Впервые он назвал ее по имени. Она послушно передала ему пакет с сухим кормом и прижалась спиной к витрине. Габриэла слышала шум рассыпающегося по магазину корма и ждала полицейских сирен, лучей вертолетных прожекторов, разгневанных горожан с факелами, своих родителей… Все это исчезло, когда Йонатан постучал изнутри по витрине магазина.

– Открывай консервы и передавай мне!

Говядина, индейка, смесь курицы и утки…

Голова кружилась, виолончель все еще была за спиной, и из-за этого каждое движение становилось замедленным и неловким.

Печень, лосось, морская рыба…

Она перепачкала руки рыбьим желе, а когда поправляла мешающую прядь, и ухо.

Габриэлу замутило от запаха, но она передавала упаковку за упаковкой Йонатану, а тот разбрасывал содержимое с видом капризного шеф-повара – приправляя фальшивые “адидасы”, кожаные туфли и алые босоножки на шпильках.

Вскоре появились покупатели – черные, белые, полосатые, мамаша с котенком и даже домашняя кошка с ошейником от блох.

– Что там происходит? Я вызываю полицию! – закричали с балкона второго этажа.
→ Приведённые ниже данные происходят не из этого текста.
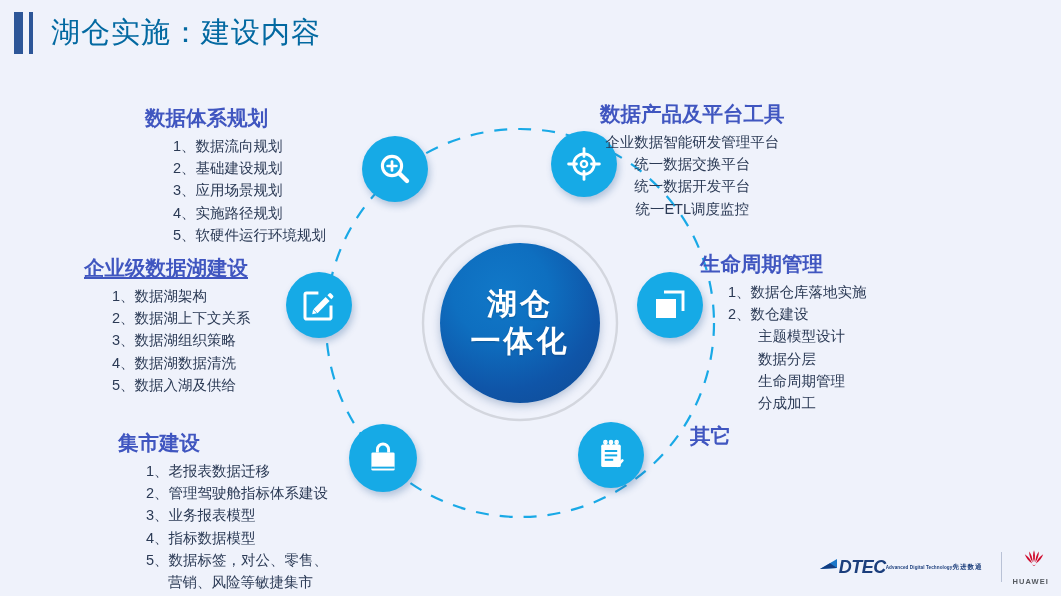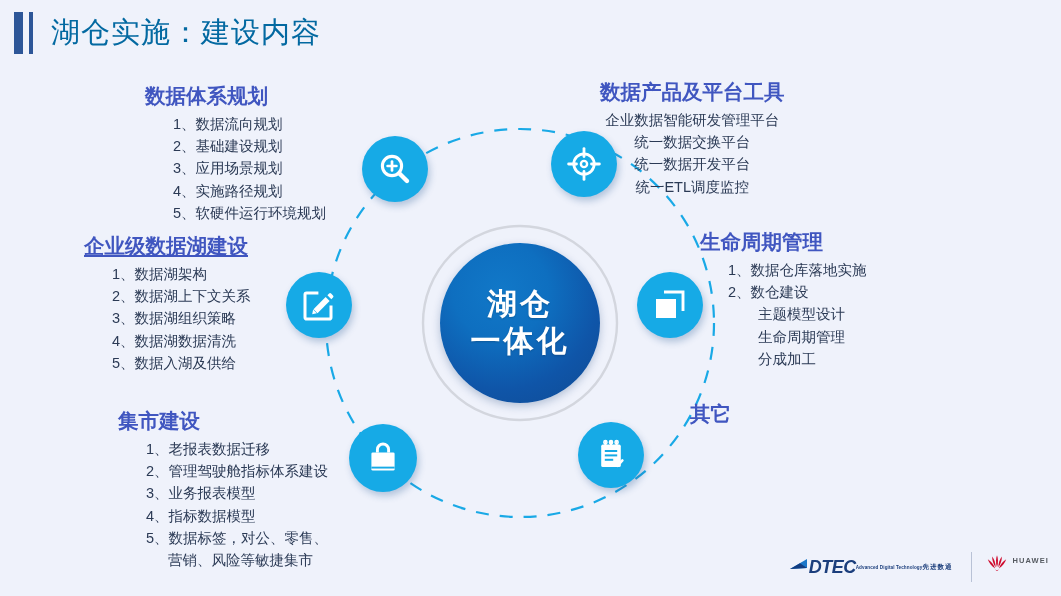--- a/index.html
+++ b/index.html
@@ -108,6 +108,7 @@
     color: #4056c0;
     white-space: nowrap;
     margin-bottom: 3px;
+    margin-top: 22px;
   }
   .block-title.underlined { text-decoration: underline; text-underline-offset: 2px; }
   .block-list {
– Йонатан, бежим! Бежим! Бежим!

Габриэле казалось, что она вот-вот задохнется. Только когда они были уже в трех кварталах от магазина, напряжение вырвалось из них громким хохотом.

Йонатан только теперь сдвинул наушники на затылок.

– Это было грандиозно, – сказал он, и элегантное это слово тут же обосновалось в словаре Габриэлы. – Йоу! Что у тебя с рукой?!

Она смотрела на свою руку, будто та принадлежала кому-то другому. Длинный порез от указательного до большого пальца. Когда это случилось?! Следом за жутким зрелищем накатила и резкая боль.

– Как назло, левая! – ужаснулась Габриэла.

Я диктую: романтическое движение зародилось в конце восемнадцатого века точка в отличие от Просвещения запятая романтическое движение придавало большое значение сердцу запятая эмоциям точка.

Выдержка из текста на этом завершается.